I've always found the way the author handles labels and romance to be fascinating, mainly how many of her characters--Kasumi and Koruri being the two big ones--aren't internally driven to them at all. They're fine with leaving things unspoken but intimate and only consider the label 'girlfriend' when the people they're close with push for it. It makes me wonder if the author's own experience with romance has been similar, and that's why she depicts love this way.
Moca strives for labels. She places meaning in them, so that if "one day she disappears" someone will mourn for her. This is how she validates her existence.
Sakurako was okay with not defining her relationship with Kasumi because they had a balanced give and take together, until she was challenged in a way that made her to want to secure her place in Kasumi’s life. The idea Kasumi could just...be without her and let her go (Special 3) pushed her to try to change their relationship into of explicit romance.
Kasumi, is the ultimate loner. She neither seeks labels, nor needs them, and doesn't need people in her life nor the assurance of her own permanence in their lives. She fundamentally lacks the fear of "disappearing" like Moca, or not mattering, because she's the epitome of self-sufficiency. No part of her is dependent on another human to define herself or fulfill her needs. However, there's a twist. Somehow living with Sakurako for seven years has been the right balance of "not too much but not too little" (ch 65.3). Somehow, she hasn't gotten sick of Sakurako despite how bothersome it can be for her (who is lazy and chooses the path of least resistance) to live with a whole other person.

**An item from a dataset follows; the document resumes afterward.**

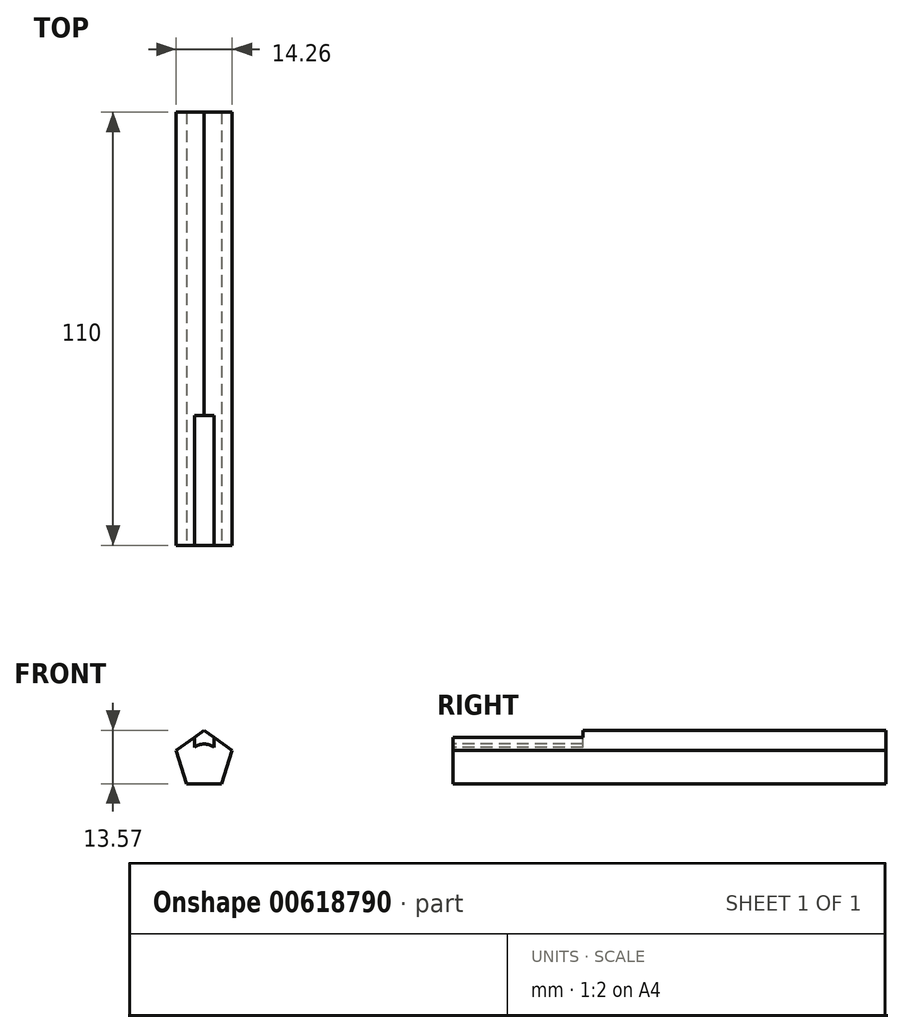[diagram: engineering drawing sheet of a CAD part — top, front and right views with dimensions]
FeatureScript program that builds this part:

This story is a really cute slice of life, but the author also places different forms of connection against each other. This story was never about the Romance! It's about how we navigate the relationship we have with someone we want to be with for the rest of our lives. When Koruri finally accepted being Moca's girlfriend, finally accepting that label of girlfriend, she was using romance as the Vehicle, a Means to secure Moca in her life. We never get a deep psychological dissection of what romantic love means for her. It doesn't matter. What matters is the conflict between them (Koruri fearing Moca may leave one day without saying a word, both sating their need for companionship) and how they compromised to keep each other in their lives (Koruri accepting being Moca's girlfriend). This story is different variations exploring the fundamental intimacy between people who live together, who share A Room For Two, and how different people choose to define it using the means they have.
I'm sure the other different pairings like Seri and her roommate, or Sakurako's sister and her roommate, all have their own flavors and nuances. I just can't remember them after following this series for so many years lol.